Output only the line that contains "One way is to" and the lines after it, all verbatim, through the last one below.
======== Material provided
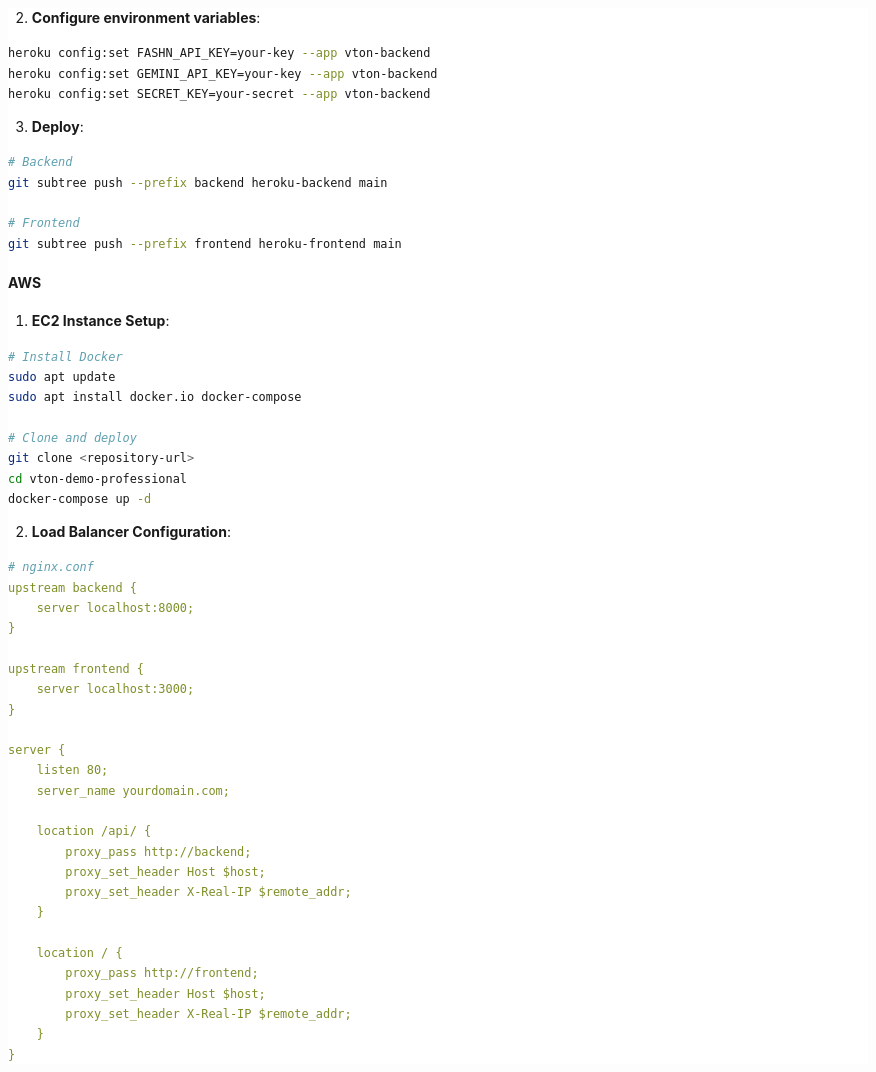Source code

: 2. **Configure environment variables**:
```bash
heroku config:set FASHN_API_KEY=your-key --app vton-backend
heroku config:set GEMINI_API_KEY=your-key --app vton-backend
heroku config:set SECRET_KEY=your-secret --app vton-backend
```

3. **Deploy**:
```bash
# Backend
git subtree push --prefix backend heroku-backend main

# Frontend
git subtree push --prefix frontend heroku-frontend main
```

#### AWS

1. **EC2 Instance Setup**:
```bash
# Install Docker
sudo apt update
sudo apt install docker.io docker-compose

# Clone and deploy
git clone <repository-url>
cd vton-demo-professional
docker-compose up -d
```

2. **Load Balancer Configuration**:
```yaml
# nginx.conf
upstream backend {
    server localhost:8000;
}

upstream frontend {
    server localhost:3000;
}

server {
    listen 80;
    server_name yourdomain.com;

    location /api/ {
        proxy_pass http://backend;
        proxy_set_header Host $host;
        proxy_set_header X-Real-IP $remote_addr;
    }

    location / {
        proxy_pass http://frontend;
        proxy_set_header Host $host;
        proxy_set_header X-Real-IP $remote_addr;
    }
}
```
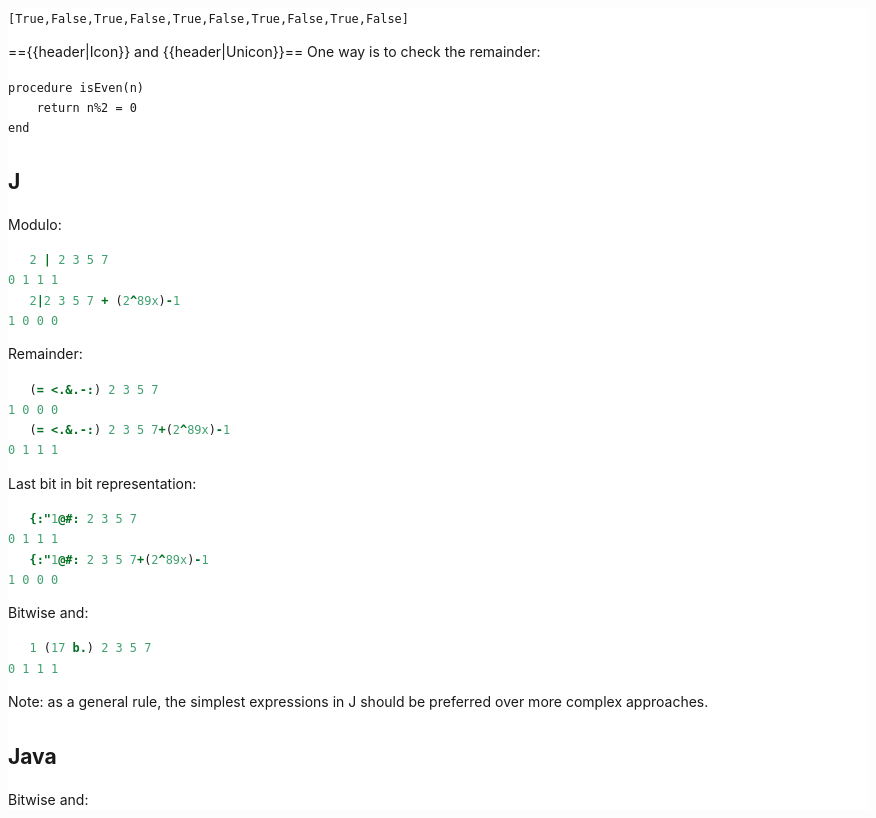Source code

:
 ```txt
[True,False,True,False,True,False,True,False,True,False]
```


=={{header|Icon}} and {{header|Unicon}}==
One way is to check the remainder:

```unicon
procedure isEven(n)
    return n%2 = 0
end
```



## J

Modulo:

```j
   2 | 2 3 5 7
0 1 1 1
   2|2 3 5 7 + (2^89x)-1
1 0 0 0
```

Remainder:

```j
   (= <.&.-:) 2 3 5 7
1 0 0 0
   (= <.&.-:) 2 3 5 7+(2^89x)-1
0 1 1 1
```

Last bit in bit representation:

```j
   {:"1@#: 2 3 5 7
0 1 1 1
   {:"1@#: 2 3 5 7+(2^89x)-1
1 0 0 0
```

Bitwise and:

```j
   1 (17 b.) 2 3 5 7
0 1 1 1
```

Note: as a general rule, the simplest expressions in J should be preferred over more complex approaches.


## Java

Bitwise and:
================
Finished exercise:
One way is to check the remainder:

```unicon
procedure isEven(n)
    return n%2 = 0
end
```



## J

Modulo:

```j
   2 | 2 3 5 7
0 1 1 1
   2|2 3 5 7 + (2^89x)-1
1 0 0 0
```

Remainder:

```j
   (= <.&.-:) 2 3 5 7
1 0 0 0
   (= <.&.-:) 2 3 5 7+(2^89x)-1
0 1 1 1
```

Last bit in bit representation:

```j
   {:"1@#: 2 3 5 7
0 1 1 1
   {:"1@#: 2 3 5 7+(2^89x)-1
1 0 0 0
```

Bitwise and:

```j
   1 (17 b.) 2 3 5 7
0 1 1 1
```

Note: as a general rule, the simplest expressions in J should be preferred over more complex approaches.


## Java

Bitwise and:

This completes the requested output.